REQUIRED WORK - Examine each line of the data. Copy the line if it includes the word "href".

DATA FOR PROCESSING -
══════════════════════════════

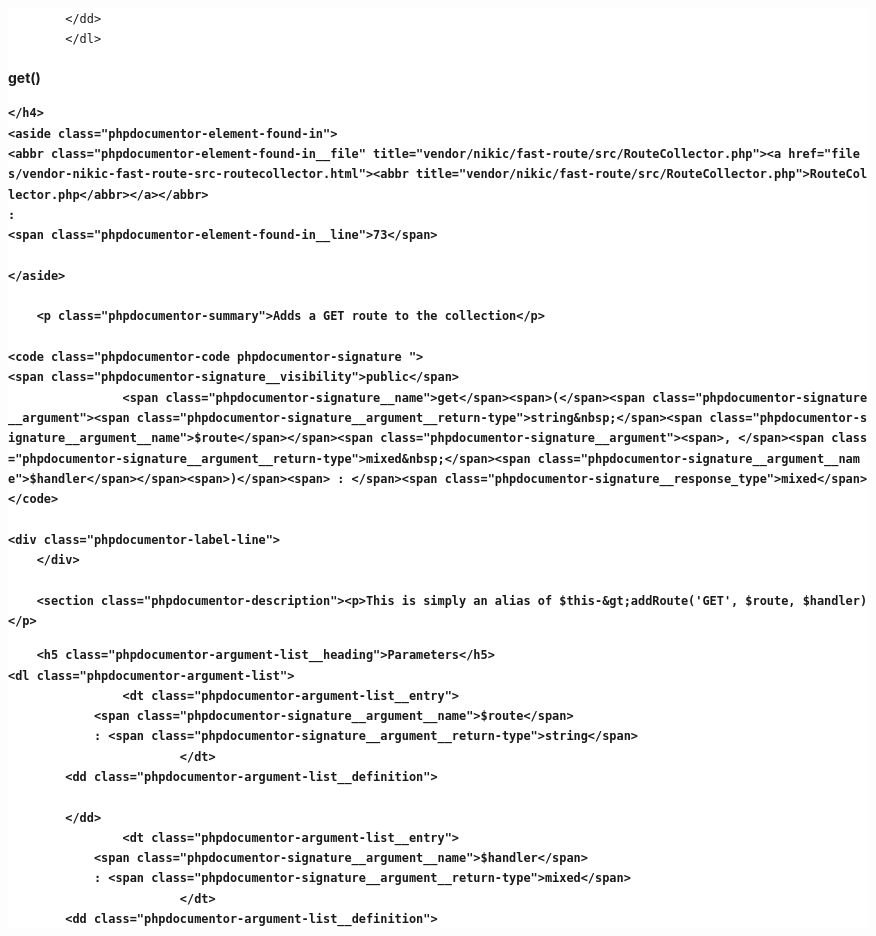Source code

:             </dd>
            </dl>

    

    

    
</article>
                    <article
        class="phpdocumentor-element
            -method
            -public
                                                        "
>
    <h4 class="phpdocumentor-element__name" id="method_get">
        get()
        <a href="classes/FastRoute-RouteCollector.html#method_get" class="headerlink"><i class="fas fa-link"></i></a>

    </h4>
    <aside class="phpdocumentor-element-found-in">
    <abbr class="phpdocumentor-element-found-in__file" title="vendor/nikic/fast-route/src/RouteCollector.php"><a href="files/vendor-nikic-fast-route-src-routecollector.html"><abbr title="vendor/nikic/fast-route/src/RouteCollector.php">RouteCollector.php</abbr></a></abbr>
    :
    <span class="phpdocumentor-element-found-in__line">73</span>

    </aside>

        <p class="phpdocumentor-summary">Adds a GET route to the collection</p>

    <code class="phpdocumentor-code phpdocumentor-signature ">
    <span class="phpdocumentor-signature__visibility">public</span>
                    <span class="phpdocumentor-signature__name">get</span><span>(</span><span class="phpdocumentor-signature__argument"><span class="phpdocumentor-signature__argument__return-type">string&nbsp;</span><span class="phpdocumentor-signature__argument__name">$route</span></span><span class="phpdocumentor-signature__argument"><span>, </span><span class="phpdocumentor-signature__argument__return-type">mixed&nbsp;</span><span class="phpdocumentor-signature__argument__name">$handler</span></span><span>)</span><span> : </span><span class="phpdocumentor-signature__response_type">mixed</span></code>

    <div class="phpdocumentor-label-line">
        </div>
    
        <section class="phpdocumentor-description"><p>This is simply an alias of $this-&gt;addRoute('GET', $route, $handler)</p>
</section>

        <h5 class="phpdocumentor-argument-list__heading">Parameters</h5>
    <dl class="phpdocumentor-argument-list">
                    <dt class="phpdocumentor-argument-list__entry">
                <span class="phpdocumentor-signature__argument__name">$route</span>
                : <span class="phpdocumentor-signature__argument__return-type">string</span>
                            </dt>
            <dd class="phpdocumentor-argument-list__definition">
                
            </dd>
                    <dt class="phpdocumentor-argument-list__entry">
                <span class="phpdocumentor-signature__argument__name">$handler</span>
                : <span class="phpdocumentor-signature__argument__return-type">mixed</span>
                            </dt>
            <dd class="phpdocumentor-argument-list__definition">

══════════════════════════════

REPLY TO THE EXERCISE -
        <a href="classes/FastRoute-RouteCollector.html#method_get" class="headerlink"><i class="fas fa-link"></i></a>
    <abbr class="phpdocumentor-element-found-in__file" title="vendor/nikic/fast-route/src/RouteCollector.php"><a href="files/vendor-nikic-fast-route-src-routecollector.html"><abbr title="vendor/nikic/fast-route/src/RouteCollector.php">RouteCollector.php</abbr></a></abbr>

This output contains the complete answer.